Federal Reserve Chairman Ben Bernankes televised news conference is shown… (Richard Drew, AP )
WASHINGTON — Signaling that the recovery is still fragile, the Federal Reserve stunned financial markets and many experts by delaying a pullback in its massive stimulus program and then downgrading its outlook for economic growth.
Citing worries about the looming budget showdown in Washington and the recent boost in long-term interest rates, Fed officials said they would keep buying $85 billion worth of bonds a month in a bid to drive rates back down and give a little more support to the sluggish economy and, especially, the weak job market.
The surprise decision Wednesday sent stocks rocketing within minutes as investors welcomed the continuation of the central bank's easy-money policies.
The Dow Jones industrial average closed at a record high, and analysts said it was now likely that mortgage rates would drift back down somewhat, boosting a housing market that has lost a little steam lately. The yield on the benchmark 10-year Treasury bond, which closely tracks mortgage rates, fell sharply after the Fed's announcement.
Yet underlying the Fed's action was the sobering reality that the economy, after more than four years of recovery, has yet to show sustained vigor and remains fragile, with new threats on the horizon.
Moreover, although the immediate market reaction was one of almost euphoria, analysts fear that the Fed's willingness to buck widespread anticipation of a stimulus cut would come back to haunt the central bank and its ability to manage expectations in the future.
Chairman Ben S. Bernanke and his colleagues, particularly Vice Chair Janet L. Yellen, had worked hard to make the Fed more transparent and give clearer signals to financial markets. And many analysts and investors had come to believe from recent public statements by Fed officials that it would start dialing back the stimulus this month.
If markets feel "burned" by the decision, as one analyst put it, and starts to cast more doubt on Fed statements — or their reading of them — it could hamper the central bank's effectiveness.
"We wonder … whether the longer-lasting reaction will be increased volatility in markets as the Fed's communications become even more confused," said Paul Ashworth, an economist at Capital Economics.
Bernanke, in a news conference Wednesday after the Fed issued its policy statement and new outlook, responded to this potential problem with an almost defiant tone.
"We can't let market expectations dictate our policy decisions," he said. "Our policy actions have to be determined by our best assessment of what's needed for the economy."
Bernanke, who declined to speak about his expected departure as chairman in January, said he never stated that the Fed was going to reduce the bond-buying in September.
"As I've said, asset purchases are not on a pre-set course, they are conditional on the data, they've always been conditional on the data," he pointed out.
And in the eyes of the Fed, the recent data have not been reassuring.
Despite a marked improvement in the unemployment rate over the last year, Fed policymakers agreed that they weren't confident enough yet that the economy could handle a reduction in a key stimulus program. So they decided to wait for more evidence.
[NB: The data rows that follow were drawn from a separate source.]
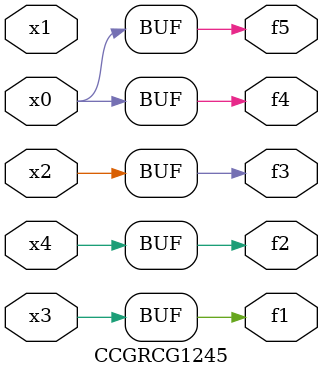
<source format=v>
module CCGRCG1245(
	input x0, x1, x2, x3, x4,
	output f1, f2, f3, f4, f5
);
	assign f1 = x3;
	assign f2 = x4;
	assign f3 = x2;
	assign f4 = x0;
	assign f5 = x0;
endmodule

</source>
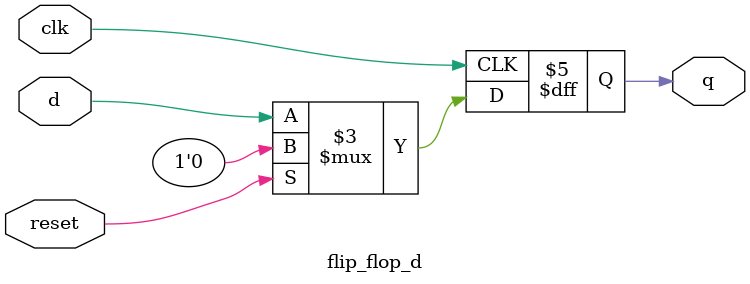
<source format=v>
`timescale 1ns / 1ps
module flip_flop_d(d,q,clk,reset);
input wire d ,clk,reset;
output reg q ;

always @(posedge clk)begin
    if(reset)
      q <= 1'b0 ;
    else
       q <= d ;
end
endmodule

</source>
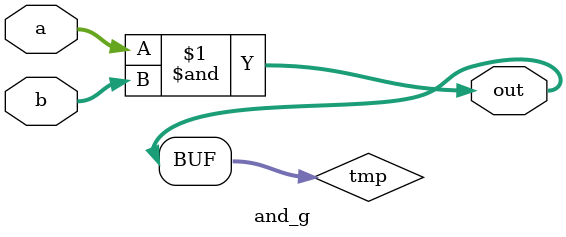
<source format=v>
module and_g
#
(
    parameter W=8
)
(
    input [W-1:0] a,
    input [W-1:0] b,
    output [W-1:0] out
);


(* verilator_me = "tmp_andg" *)
wire [W-1:0] tmp;
assign tmp = a & b;
assign out = tmp;

endmodule

</source>
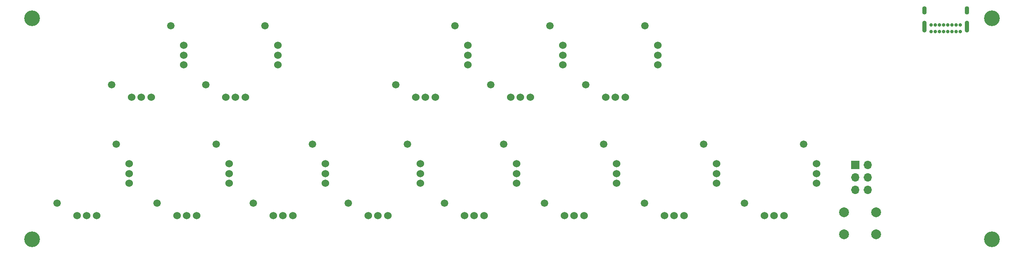
<source format=gbr>
%TF.GenerationSoftware,KiCad,Pcbnew,(5.1.9)-1*%
%TF.CreationDate,2022-01-24T16:54:11-08:00*%
%TF.ProjectId,pspMidi,7073704d-6964-4692-9e6b-696361645f70,rev?*%
%TF.SameCoordinates,Original*%
%TF.FileFunction,Soldermask,Bot*%
%TF.FilePolarity,Negative*%
%FSLAX46Y46*%
G04 Gerber Fmt 4.6, Leading zero omitted, Abs format (unit mm)*
G04 Created by KiCad (PCBNEW (5.1.9)-1) date 2022-01-24 16:54:11*
%MOMM*%
%LPD*%
G01*
G04 APERTURE LIST*
%ADD10C,3.200000*%
%ADD11C,1.500000*%
%ADD12C,1.524000*%
%ADD13C,2.000000*%
%ADD14O,1.700000X1.700000*%
%ADD15R,1.700000X1.700000*%
%ADD16O,0.900000X1.700000*%
%ADD17O,0.900000X2.400000*%
%ADD18C,0.700000*%
G04 APERTURE END LIST*
D10*
%TO.C,REF\u002A\u002A*%
X41000000Y-56000000D03*
%TD*%
%TO.C,REF\u002A\u002A*%
X41000000Y-101000000D03*
%TD*%
%TO.C,REF\u002A\u002A*%
X236000000Y-101000000D03*
%TD*%
%TO.C,REF\u002A\u002A*%
X236000000Y-56000000D03*
%TD*%
D11*
%TO.C,VR13*%
X197770000Y-81630000D03*
X185770000Y-93630000D03*
D12*
X189770000Y-96230000D03*
X191770000Y-96230000D03*
X193770000Y-96230000D03*
X200370000Y-89630000D03*
X200370000Y-87630000D03*
X200370000Y-85630000D03*
%TD*%
D11*
%TO.C,VR12*%
X177450000Y-81630000D03*
X165450000Y-93630000D03*
D12*
X169450000Y-96230000D03*
X171450000Y-96230000D03*
X173450000Y-96230000D03*
X180050000Y-89630000D03*
X180050000Y-87630000D03*
X180050000Y-85630000D03*
%TD*%
D11*
%TO.C,VR11*%
X157130000Y-81630000D03*
X145130000Y-93630000D03*
D12*
X149130000Y-96230000D03*
X151130000Y-96230000D03*
X153130000Y-96230000D03*
X159730000Y-89630000D03*
X159730000Y-87630000D03*
X159730000Y-85630000D03*
%TD*%
D11*
%TO.C,VR10*%
X136810000Y-81630000D03*
X124810000Y-93630000D03*
D12*
X128810000Y-96230000D03*
X130810000Y-96230000D03*
X132810000Y-96230000D03*
X139410000Y-89630000D03*
X139410000Y-87630000D03*
X139410000Y-85630000D03*
%TD*%
D11*
%TO.C,VR9*%
X117252000Y-81630000D03*
X105252000Y-93630000D03*
D12*
X109252000Y-96230000D03*
X111252000Y-96230000D03*
X113252000Y-96230000D03*
X119852000Y-89630000D03*
X119852000Y-87630000D03*
X119852000Y-85630000D03*
%TD*%
D11*
%TO.C,VR8*%
X97948000Y-81630000D03*
X85948000Y-93630000D03*
D12*
X89948000Y-96230000D03*
X91948000Y-96230000D03*
X93948000Y-96230000D03*
X100548000Y-89630000D03*
X100548000Y-87630000D03*
X100548000Y-85630000D03*
%TD*%
D11*
%TO.C,VR7*%
X78390000Y-81630000D03*
X66390000Y-93630000D03*
D12*
X70390000Y-96230000D03*
X72390000Y-96230000D03*
X74390000Y-96230000D03*
X80990000Y-89630000D03*
X80990000Y-87630000D03*
X80990000Y-85630000D03*
%TD*%
D11*
%TO.C,VR6*%
X58070000Y-81630000D03*
X46070000Y-93630000D03*
D12*
X50070000Y-96230000D03*
X52070000Y-96230000D03*
X54070000Y-96230000D03*
X60670000Y-89630000D03*
X60670000Y-87630000D03*
X60670000Y-85630000D03*
%TD*%
D11*
%TO.C,VR5*%
X165512000Y-57500000D03*
X153512000Y-69500000D03*
D12*
X157512000Y-72100000D03*
X159512000Y-72100000D03*
X161512000Y-72100000D03*
X168112000Y-65500000D03*
X168112000Y-63500000D03*
X168112000Y-61500000D03*
%TD*%
D11*
%TO.C,VR4*%
X146208000Y-57500000D03*
X134208000Y-69500000D03*
D12*
X138208000Y-72100000D03*
X140208000Y-72100000D03*
X142208000Y-72100000D03*
X148808000Y-65500000D03*
X148808000Y-63500000D03*
X148808000Y-61500000D03*
%TD*%
D11*
%TO.C,VR3*%
X126904000Y-57500000D03*
X114904000Y-69500000D03*
D12*
X118904000Y-72100000D03*
X120904000Y-72100000D03*
X122904000Y-72100000D03*
X129504000Y-65500000D03*
X129504000Y-63500000D03*
X129504000Y-61500000D03*
%TD*%
D11*
%TO.C,VR2*%
X88296000Y-57500000D03*
X76296000Y-69500000D03*
D12*
X80296000Y-72100000D03*
X82296000Y-72100000D03*
X84296000Y-72100000D03*
X90896000Y-65500000D03*
X90896000Y-63500000D03*
X90896000Y-61500000D03*
%TD*%
D11*
%TO.C,VR1*%
X69166001Y-57500000D03*
X57166001Y-69500000D03*
D12*
X61166001Y-72100000D03*
X63166001Y-72100000D03*
X65166001Y-72100000D03*
X71766001Y-65500000D03*
X71766001Y-63500000D03*
X71766001Y-61500000D03*
%TD*%
D13*
%TO.C,SW1*%
X212500000Y-95500000D03*
X212500000Y-100000000D03*
X206000000Y-95500000D03*
X206000000Y-100000000D03*
%TD*%
D14*
%TO.C,J2*%
X210820000Y-90932000D03*
X208280000Y-90932000D03*
X210820000Y-88392000D03*
X208280000Y-88392000D03*
X210820000Y-85852000D03*
D15*
X208280000Y-85852000D03*
%TD*%
D16*
%TO.C,J1*%
X222316000Y-54346000D03*
X230966000Y-54346000D03*
D17*
X222316000Y-57726000D03*
X230966000Y-57726000D03*
D18*
X226216000Y-57356000D03*
X223666000Y-57356000D03*
X224516000Y-57356000D03*
X225366000Y-57356000D03*
X229616000Y-57356000D03*
X227916000Y-57356000D03*
X227066000Y-57356000D03*
X228766000Y-57356000D03*
X223666000Y-58706000D03*
X224516000Y-58706000D03*
X225366000Y-58706000D03*
X226216000Y-58706000D03*
X227066000Y-58706000D03*
X227916000Y-58706000D03*
X228766000Y-58706000D03*
X229616000Y-58706000D03*
%TD*%
M02*

</source>
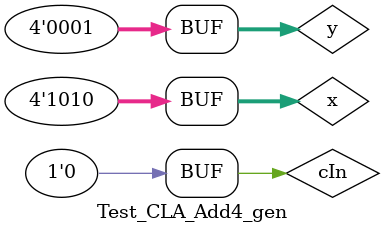
<source format=v>
`include "CLA_Add4_gen.v"

module Test_CLA_Add4_gen;
    reg [3:0] x, y;
    reg cIn;
    wire [3:0] s;
    wire cOut;

    CLA_Add4_gen f(x, y, cIn, s, cOut);
    

    initial
        begin
        
/*        
            #0
            x = 4'h0;
            y = 4'h0;
            cIn = 1'b0;        
*/       
            
            x = 4'ha;
            y = 4'h1;
            cIn = 1'b0;
            
            #4
            
            
    $monitor("\n\nInput:\n\n  x = %H\n  y = %H\n  cIn = %b\n\nOutput:\n\n  s = %H\n\n  cOut = %b\n\n", x, y, cIn, s, cOut);
       
    end
    



endmodule

</source>
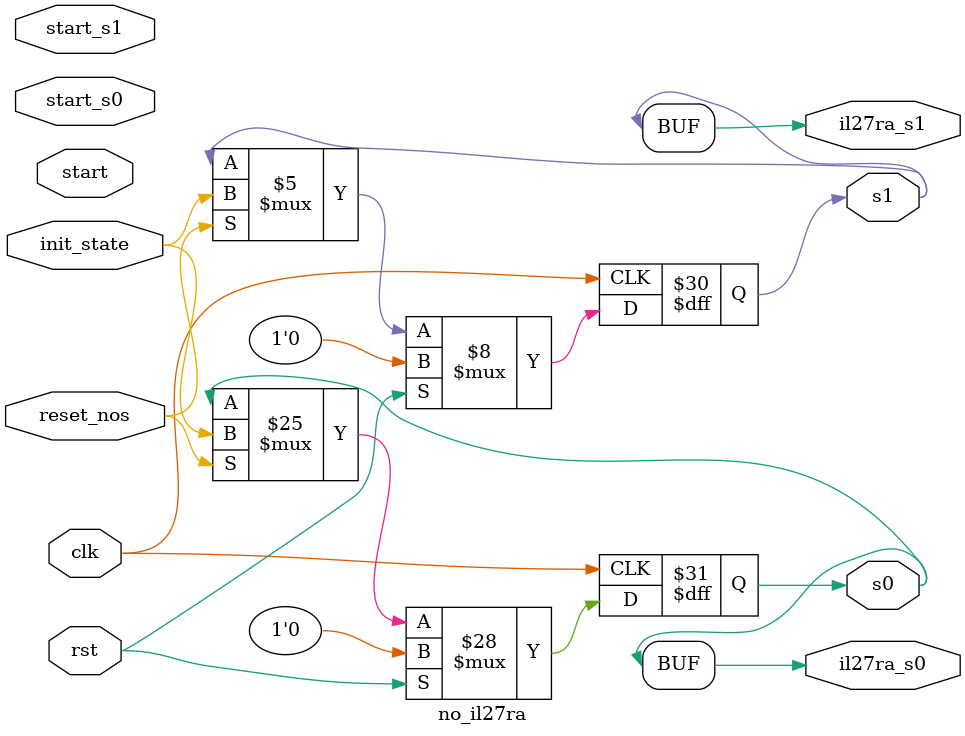
<source format=v>

module no_il27ra
(
  input clk,
  input start,
  input rst,
  input reset_nos,
  input start_s0,
  input start_s1,
  input init_state,
  output reg [1-1:0] s0,
  output reg [1-1:0] s1,
  output [1-1:0] il27ra_s0,
  output [1-1:0] il27ra_s1
);

  reg pass;

  always @(posedge clk) begin
    if(rst) begin
      s0 <= 1'd0;
      pass <= 1'b0;
    end else begin
      if(reset_nos) begin
        s0 <= init_state;
        pass <= 1;
      end else begin
        if(start_s0) begin
          if(pass) begin
            s0 <=  s0 ;
            pass <= 0;
          end else begin
            pass <= 1;
          end
        end 
      end
    end
  end


  always @(posedge clk) begin
    if(rst) begin
      s1 <= 1'd0;
    end else begin
      if(reset_nos) begin
        s1 <= init_state;
      end else begin
        if(start_s1) begin
          s1 <=  s1 ;
        end 
      end
    end
  end

  assign il27ra_s0 = s0;
  assign il27ra_s1 = s1;

endmodule

</source>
The Fed, meanwhile, downgraded its forecast for economic growth to 2% to 2.3% this year from its June forecast of 2.3% to 2.6%. And next year, the Fed projects the economy will grow 2.9% to 3.1%, down from its June range of 3% to 3.5%.
The Fed has a dual mandate to control inflation and maximize employment. But it's the job market that has been the bigger focus for Bernanke and most of his colleagues.
As part of their communications strategy, Fed officials made explicit that they were unlikely to raise near-zero short-term interest rates as long as the unemployment rate was above 6.5%.
Bernanke also indicated previously that the bond-buying stimulus, which targets long-term rates, would end around the time the jobless rate drops to 7%, estimated to be mid-2014. But on Wednesday, Bernanke spoke more vaguely about the significance of this rate as a threshold for action.
"The unemployment rate is not necessarily a great measure in all circumstances of the state of the labor market overall," Bernanke said. "There is no magic number we are shooting for. We are looking for overall improvement in the labor market."
The unemployment rate has dropped to 7.3% last month from 8.1% when the stimulus program began a year ago, and Bernanke viewed most of that decline as a result of job growth, not people quitting the labor force because they were discouraged.
Nonetheless, he said the current jobless figure was still "well above acceptable levels."
In addition, the percentage of Americans in the labor force has continued to fall and real wages have not grown, he said.
Recent tightening in financial markets, such as rising mortgage rates, also was a threat to economic growth, Bernanke said.